BEGIN Records supplied
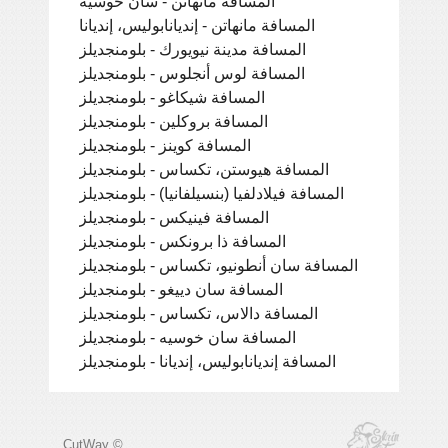
المسافة مانهاتن - سان خوسيه
المسافة مانهاتن - إنديانابوليس، إنديانا
المسافة مدينة نيويورك - بلومنجديلز
المسافة لوس أنجلوس - بلومنجديلز
المسافة شيكاغو - بلومنجديلز
المسافة بروكلين - بلومنجديلز
المسافة كوينز - بلومنجديلز
المسافة هيوستن، تكساس - بلومنجديلز
المسافة فيلادلفيا (بنسيلفانيا) - بلومنجديلز
المسافة فينيكس - بلومنجديلز
المسافة ذا برونكس - بلومنجديلز
المسافة سان أنطونيو، تكساس - بلومنجديلز
المسافة سان دييغو - بلومنجديلز
المسافة دالاس، تكساس - بلومنجديلز
المسافة سان خوسيه - بلومنجديلز
المسافة إنديانابوليس، إنديانا - بلومنجديلز
CutWay ©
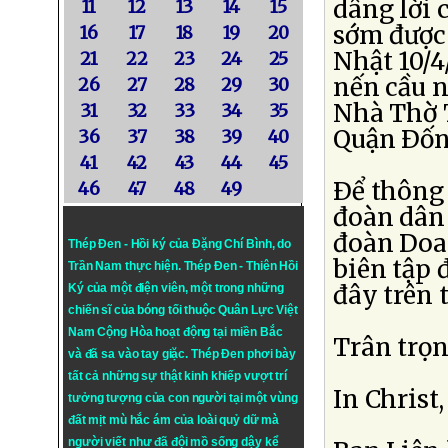
dâng lời 
11
12
13
14
15
sớm được 
16
17
18
19
20
Nhật 10/4
21
22
23
24
25
nến cầu n
26
27
28
29
30
Nhà Thờ 
31
32
33
34
35
Quận Ðống
36
37
38
39
40
41
42
43
44
45
Ðể thông 
46
47
48
49
đoàn dân 
đoàn Doa
Thép Đen - Hồi ký của Đặng Chí Bình
, do
biên tập
Trần Nam thực hiện.
Thép Đen
- Thiên Hồi
đây trên 
Ký của một điện viên, một trong những
chiến sĩ của bóng tối thuộc Quân Lực Việt
Nam Cộng Hòa hoạt động tại miền Bắc
Trân trọn
và đã sa vào tay giặc. Thép Đen phơi bày
tất cả những sự thật kinh khiếp vượt trí
In Christ,
tưởng tượng của con người tại một vùng
đất mịt mù hắc ám của loài quỷ dữ mà
người viết như đã đội mồ sống dậy kể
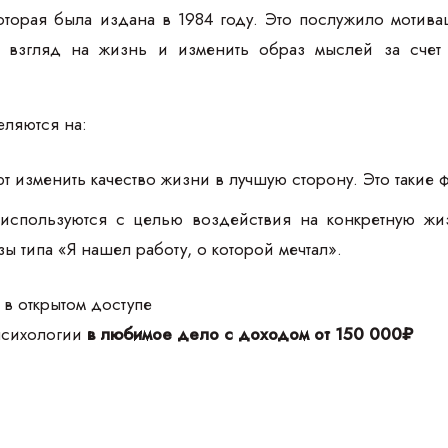
торая была издана в 1984 году. Это послужило мотив
й взгляд на жизнь и изменить образ мыслей за счет 
ляются на:
 изменить качество жизни в лучшую сторону. Это такие ф
спользуются с целью воздействия на конкретную жи
ы типа «Я нашел работу, о которой мечтал».
 в открытом доступе
 психологии
в любимое дело с доходом от 150 000₽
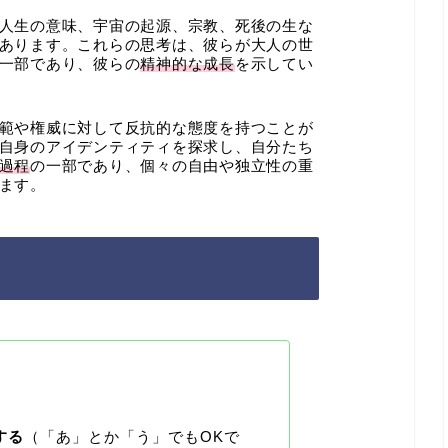
人生の意味、宇宙の起源、宗教、死後の生な
あります。これらの思考は、彼らが大人の世
一部であり、彼らの
精神的な成長
を示してい
範や権威に対して反抗的な態度を持つことが
自身のアイデンティティを探求し、自分たち
過程
の一部であり、個々の自由や独立性の重
ます。
する
（「あ」とか「う」でもOKで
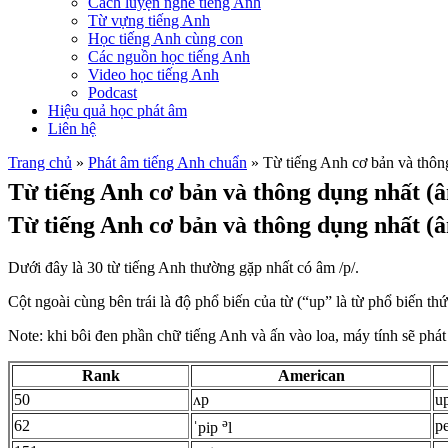
Cách luyện nghe tiếng Anh
Từ vựng tiếng Anh
Học tiếng Anh cùng con
Các nguồn học tiếng Anh
Video học tiếng Anh
Podcast
Hiệu quả học phát âm
Liên hệ
Trang chủ
»
Phát âm tiếng Anh chuẩn
»
Từ tiếng Anh cơ bản và thông
Từ tiếng Anh cơ bản và thông dụng nhất (â
Từ tiếng Anh cơ bản và thông dụng nhất (â
Dưới đây là 30 từ tiếng Anh thường gặp nhất có âm /p/.
Cột ngoài cùng bên trái là độ phổ biến của từ (“up” là từ phổ biến t
Note: khi bôi đen phần chữ tiếng Anh và ấn vào loa, máy tính sẽ phá
Rank
American
50
ʌp
u
ə
62
p
ˈpip
l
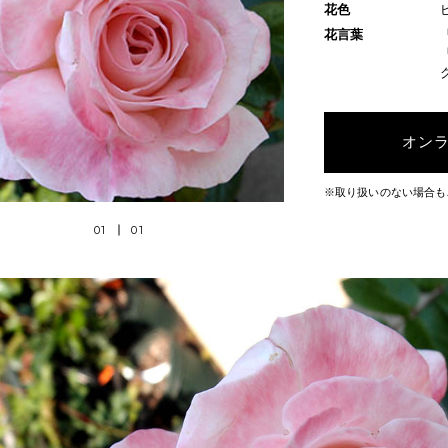
花色
花言葉
オン
※取り扱いのない場合も
01
01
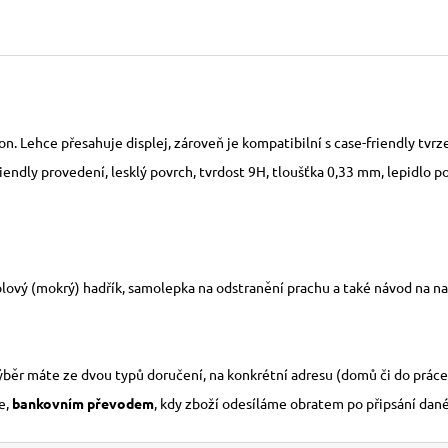
fon. Lehce přesahuje displej, zároveň je kompatibilní s case-friendly tvr
endly provedení, lesklý povrch, tvrdost 9H, tloušťka 0,33 mm, lepidlo p
lový (mokrý) hadřík, samolepka na odstranění prachu a také návod na nal
výběr máte ze dvou typů doručení, na konkrétní adresu (domů či do práce
e,
bankovním převodem
, kdy zboží odesíláme obratem po připsání dan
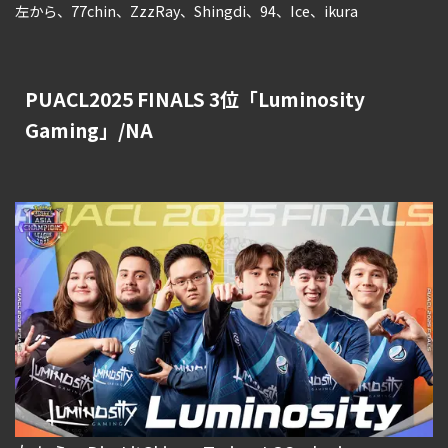
左から、77chin、ZzzRay、Shingdi、94、Ice、ikura
PUACL2025 FINALS 3位「Luminosity
Gaming」/NA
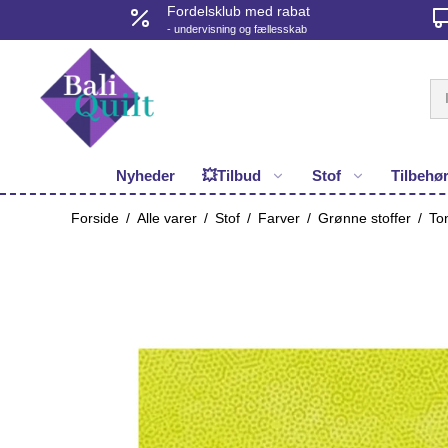
Fordelsklub med rabat
- undervisning og fællesskab
Nyheder
💥Tilbud
Stof
Tilbehø
Forside
/
Alle varer
/
Stof
/
Farver
/
Grønne stoffer
/
Ton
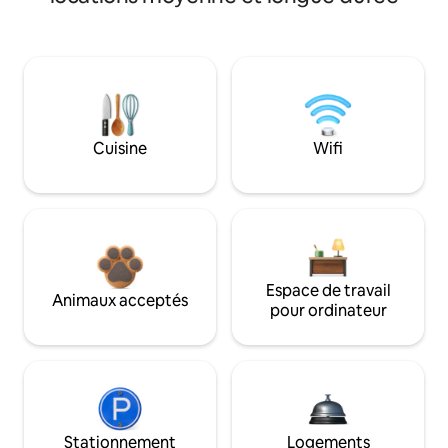
Cuisine
Wifi
Espace de travail
Animaux acceptés
pour ordinateur
Stationnement
Logements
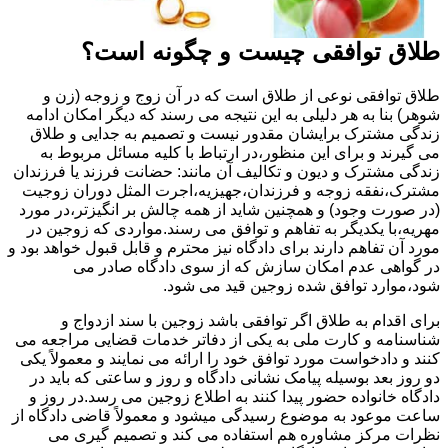
طلاق توافقی چیست و چگونه است؟
طلاق توافقی نوعی از طلاق است که در آن زوج و زوجه (زن و
شوهر) بنا به هر دلیلی به این نتیجه می رسند که دیگر امکان ادامه
زندگی مشترک برایشان مقدور نیست و تصمیم به جدایی و طلاق
می گیرند و برای این منظور،در ارتباط با کلیه مسائل مربوط به
زندگی مشترک و دیون و تکالیف آن مانند: حضانت فرزند یا فرزندان
مشترک،نفقه زوجه و فرزندان،جهیزیه،اجرت المثل دوران زوجیت
(در صورت وجود) و همچنین شاید از همه چالش بر انگیزتر،در مورد
مهریه،با یکدیگر به تفاهم و توافق می رسند.مواردی که زوجین در
مورد آن تفاهم دارند برای دادگاه نیز محترم و قابل قبول خواهد بود و
در گواهی عدم امکان سازش که از سوی دادگاه صادر می
شود،موارد توافق شده زوجین قید می شود.
برای اقدام به طلاق اگر توافقی باشد زوجین با سند ازدواج و
شناسنامه و کارت ملی به یکی از دفاتر خدمات قضایی مراجعه می
کنند و دادخواست مورد توافق خود را ارائه می نمایند و معمولاً یکی
دو روز بعد بوسیله پیامک نشانی دادگاه و روز و ساعتی که باید در
دادگاه خانواده حضور پیدا کنند به اطلاع زوجین می رسد.در روز و
ساعت موعود به موضوع رسیدگی میشود و معمولاً قاضی دادگاه از
نظرات مرکز مشاوره هم استفاده می کند و تصمیم گیری می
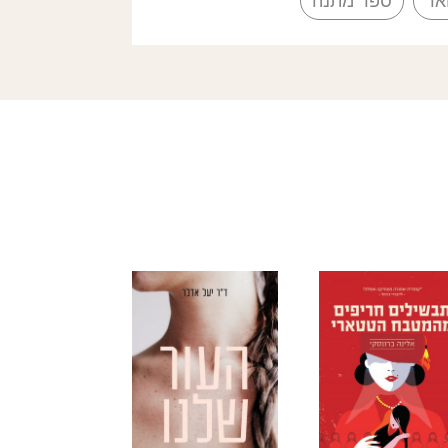
אר
ספר מתנה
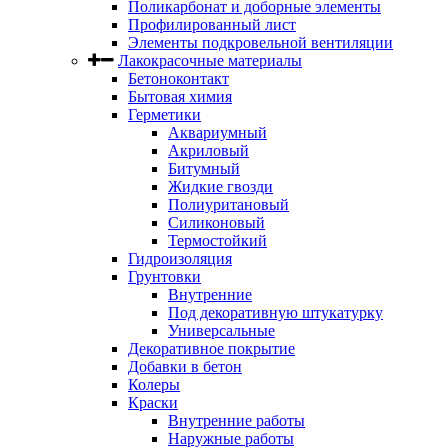
Поликарбонат и доборные элементы
Профилированный лист
Элементы подкровельной вентиляции
Лакокрасочные материалы
Бетоноконтакт
Бытовая химия
Герметики
Аквариумный
Акриловый
Битумный
Жидкие гвозди
Полиуритановый
Силиконовый
Термостойкий
Гидроизоляция
Грунтовки
Внутренние
Под декоративную штукатурку
Универсальные
Декоративное покрытие
Добавки в бетон
Колеры
Краски
Внутренние работы
Наружные работы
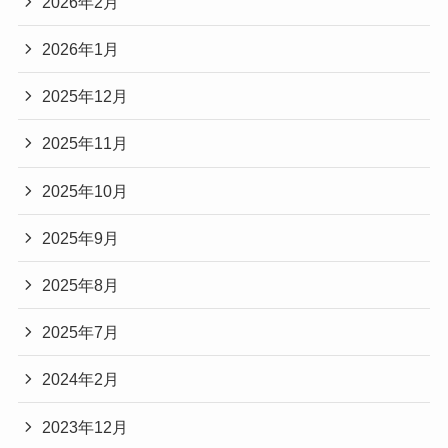
2026年2月
2026年1月
2025年12月
2025年11月
2025年10月
2025年9月
2025年8月
2025年7月
2024年2月
2023年12月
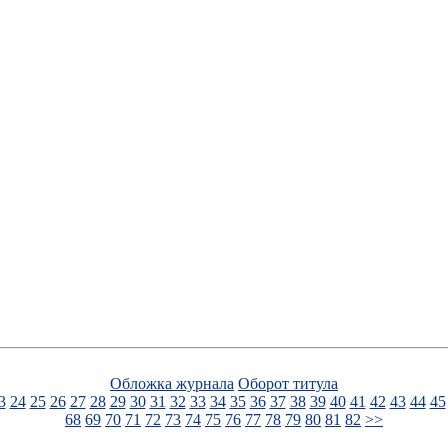
Обложка журнала
Оборот титула
3
24
25
26
27
28
29
30
31
32
33
34
35
36
37
38
39
40
41
42
43
44
45
68
69
70
71
72
73
74
75
76
77
78
79
80
81
82
>>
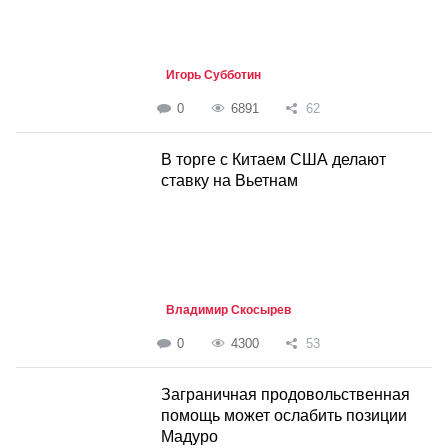
Игорь Субботин
0
6891
62
В торге с Китаем США делают
ставку на Вьетнам
Владимир Скосырев
0
4300
53
Заграничная продовольственная
помощь может ослабить позиции
Мадуро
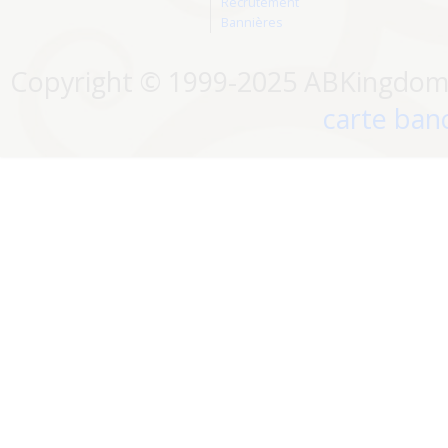
Recrutement
Bannières
Copyright © 1999-2025 ABKingdom. 
carte banc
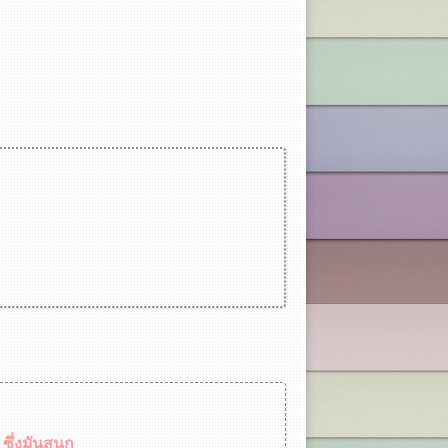
ซึ่งมันสนุก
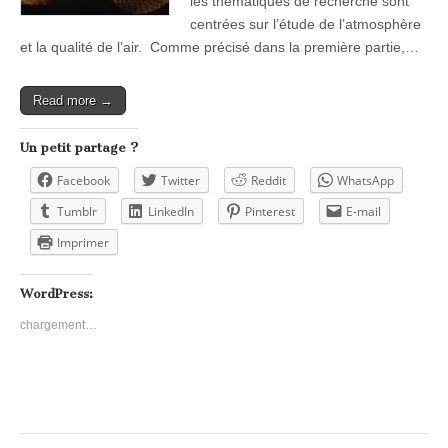
les thématiques de recherche sont
centrées sur l’étude de l’atmosphère
et la qualité de l’air. Comme précisé dans la première partie,…
Read more →
Un petit partage ?
Facebook
Twitter
Reddit
WhatsApp
Tumblr
LinkedIn
Pinterest
E-mail
Imprimer
WordPress:
chargement…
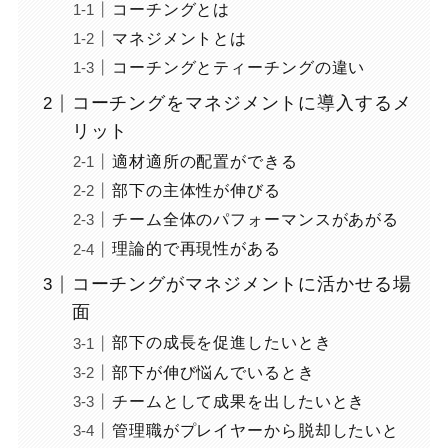
コーチングとは
マネジメントとは
コーチングとティーチングの違い
コーチングをマネジメントに導入するメ
リット
適材適所の配置ができる
部下の主体性が伸びる
チーム全体のパフォーマンスがあがる
理論的で再現性がある
コーチングがマネジメントに活かせる場
面
部下の成長を促進したいとき
部下が伸び悩んでいるとき
チームとして成果を出したいとき
管理職がプレイヤーから脱却したいと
END Records supplied
Problem to work on. Please print all the lines above exactly as given and leave out every picture.

Problem solution.
المسافة مانهاتن - سان خوسيه
المسافة مانهاتن - إنديانابوليس، إنديانا
المسافة مدينة نيويورك - بلومنجديلز
المسافة لوس أنجلوس - بلومنجديلز
المسافة شيكاغو - بلومنجديلز
المسافة بروكلين - بلومنجديلز
المسافة كوينز - بلومنجديلز
المسافة هيوستن، تكساس - بلومنجديلز
المسافة فيلادلفيا (بنسيلفانيا) - بلومنجديلز
المسافة فينيكس - بلومنجديلز
المسافة ذا برونكس - بلومنجديلز
المسافة سان أنطونيو، تكساس - بلومنجديلز
المسافة سان دييغو - بلومنجديلز
المسافة دالاس، تكساس - بلومنجديلز
المسافة سان خوسيه - بلومنجديلز
المسافة إنديانابوليس، إنديانا - بلومنجديلز
CutWay ©
dâng lời 
11
12
13
14
15
sớm được 
16
17
18
19
20
Nhật 10/4
21
22
23
24
25
nến cầu n
26
27
28
29
30
Nhà Thờ 
31
32
33
34
35
Quận Ðống
36
37
38
39
40
41
42
43
44
45
Ðể thông 
46
47
48
49
đoàn dân 
đoàn Doa
Thép Đen - Hồi ký của Đặng Chí Bình
, do
biên tập
Trần Nam thực hiện.
Thép Đen
- Thiên Hồi
đây trên 
Ký của một điện viên, một trong những
chiến sĩ của bóng tối thuộc Quân Lực Việt
Nam Cộng Hòa hoạt động tại miền Bắc
Trân trọn
và đã sa vào tay giặc. Thép Đen phơi bày
tất cả những sự thật kinh khiếp vượt trí
In Christ,
tưởng tượng của con người tại một vùng
đất mịt mù hắc ám của loài quỷ dữ mà
người viết như đã đội mồ sống dậy kể
торая была издана в 1984 году. Это послужило мотив
й взгляд на жизнь и изменить образ мыслей за счет 
ляются на:
 изменить качество жизни в лучшую сторону. Это такие ф
спользуются с целью воздействия на конкретную жи
ы типа «Я нашел работу, о которой мечтал».
 в открытом доступе
 психологии
в любимое дело с доходом от 150 000₽
人生の意味、宇宙の起源、宗教、死後の生な
あります。これらの思考は、彼らが大人の世
一部であり、彼らの
精神的な成長
を示してい
範や権威に対して反抗的な態度を持つことが
自身のアイデンティティを探求し、自分たち
過程
の一部であり、個々の自由や独立性の重
ます。
する
（「あ」とか「う」でもOKで
Cách luyện nghe tiếng Anh
Từ vựng tiếng Anh
Học tiếng Anh cùng con
Các nguồn học tiếng Anh
Video học tiếng Anh
Podcast
Hiệu quả học phát âm
Liên hệ
Trang chủ
»
Phát âm tiếng Anh chuẩn
»
Từ tiếng Anh cơ bản và thông
Từ tiếng Anh cơ bản và thông dụng nhất (â
Từ tiếng Anh cơ bản và thông dụng nhất (â
Dưới đây là 30 từ tiếng Anh thường gặp nhất có âm /p/.
Cột ngoài cùng bên trái là độ phổ biến của từ (“up” là từ phổ biến t
Note: khi bôi đen phần chữ tiếng Anh và ấn vào loa, máy tính sẽ phá
Rank
American
50
ʌp
u
ə
62
p
ˈpip
l
花色
花言葉
オン
※取り扱いのない場合も
01
01
fon. Lehce přesahuje displej, zároveň je kompatibilní s case-friendly tvr
endly provedení, lesklý povrch, tvrdost 9H, tloušťka 0,33 mm, lepidlo p
lový (mokrý) hadřík, samolepka na odstranění prachu a také návod na nal
výběr máte ze dvou typů doručení, na konkrétní adresu (domů či do práce
e,
bankovním převodem
, kdy zboží odesíláme obratem po připsání dan
左から、77chin、ZzzRay、Shingdi、94、Ice、ikura
PUACL2025 FINALS 3位「Luminosity
Gaming」/NA
Fordelsklub med rabat
- undervisning og fællesskab
Nyheder
💥Tilbud
Stof
Tilbehø
Forside
/
Alle varer
/
Stof
/
Farver
/
Grønne stoffer
/
Ton
Cuisine
Wifi
Espace de travail
Animaux acceptés
pour ordinateur
Stationnement
Logements
طلاق توافقی چیست و چگونه است؟
طلاق توافقی نوعی از طلاق است که در آن زوج و زوجه (زن و
شوهر) بنا به هر دلیلی به این نتیجه می رسند که دیگر امکان ادامه
زندگی مشترک برایشان مقدور نیست و تصمیم به جدایی و طلاق
می گیرند و برای این منظور،در ارتباط با کلیه مسائل مربوط به
زندگی مشترک و دیون و تکالیف آن مانند: حضانت فرزند یا فرزندان
مشترک،نفقه زوجه و فرزندان،جهیزیه،اجرت المثل دوران زوجیت
(در صورت وجود) و همچنین شاید از همه چالش بر انگیزتر،در مورد
مهریه،با یکدیگر به تفاهم و توافق می رسند.مواردی که زوجین در
مورد آن تفاهم دارند برای دادگاه نیز محترم و قابل قبول خواهد بود و
در گواهی عدم امکان سازش که از سوی دادگاه صادر می
شود،موارد توافق شده زوجین قید می شود.
برای اقدام به طلاق اگر توافقی باشد زوجین با سند ازدواج و
شناسنامه و کارت ملی به یکی از دفاتر خدمات قضایی مراجعه می
کنند و دادخواست مورد توافق خود را ارائه می نمایند و معمولاً یکی
دو روز بعد بوسیله پیامک نشانی دادگاه و روز و ساعتی که باید در
دادگاه خانواده حضور پیدا کنند به اطلاع زوجین می رسد.در روز و
ساعت موعود به موضوع رسیدگی میشود و معمولاً قاضی دادگاه از
نظرات مرکز مشاوره هم استفاده می کند و تصمیم گیری می
אר
ספר מתנה
Поликарбонат и доборные элементы
Профилированный лист
Элементы подкровельной вентиляции
Лакокрасочные материалы
Бетоноконтакт
Бытовая химия
Герметики
Аквариумный
Акриловый
Битумный
Жидкие гвозди
Полиуритановый
Силиконовый
Термостойкий
Гидроизоляция
Грунтовки
Внутренние
Под декоративную штукатурку
Универсальные
Декоративное покрытие
Добавки в бетон
Колеры
Краски
Внутренние работы
Наружные работы
2026年2月
2026年1月
2025年12月
2025年11月
2025年10月
2025年9月
2025年8月
2025年7月
2024年2月
2023年12月
Обложка журнала
Оборот титула
3
24
25
26
27
28
29
30
31
32
33
34
35
36
37
38
39
40
41
42
43
44
45
68
69
70
71
72
73
74
75
76
77
78
79
80
81
82
>>
Игорь Субботин
0
6891
62
В торге с Китаем США делают
ставку на Вьетнам
Владимир Скосырев
0
4300
53
Заграничная продовольственная
помощь может ослабить позиции
Мадуро
Recrutement
Bannières
Copyright © 1999-2025 ABKingdom. 
carte banc
ซึ่งมันสนุก
les thématiques de recherche sont
centrées sur l’étude de l’atmosphère
et la qualité de l’air. Comme précisé dans la première partie,…
Read more →
Un petit partage ?
Facebook
Twitter
Reddit
WhatsApp
Tumblr
LinkedIn
Pinterest
E-mail
Imprimer
WordPress:
chargement…
コーチングとは
マネジメントとは
コーチングとティーチングの違い
コーチングをマネジメントに導入するメ
リット
適材適所の配置ができる
部下の主体性が伸びる
チーム全体のパフォーマンスがあがる
理論的で再現性がある
コーチングがマネジメントに活かせる場
面
部下の成長を促進したいとき
部下が伸び悩んでいるとき
チームとして成果を出したいとき
管理職がプレイヤーから脱却したいと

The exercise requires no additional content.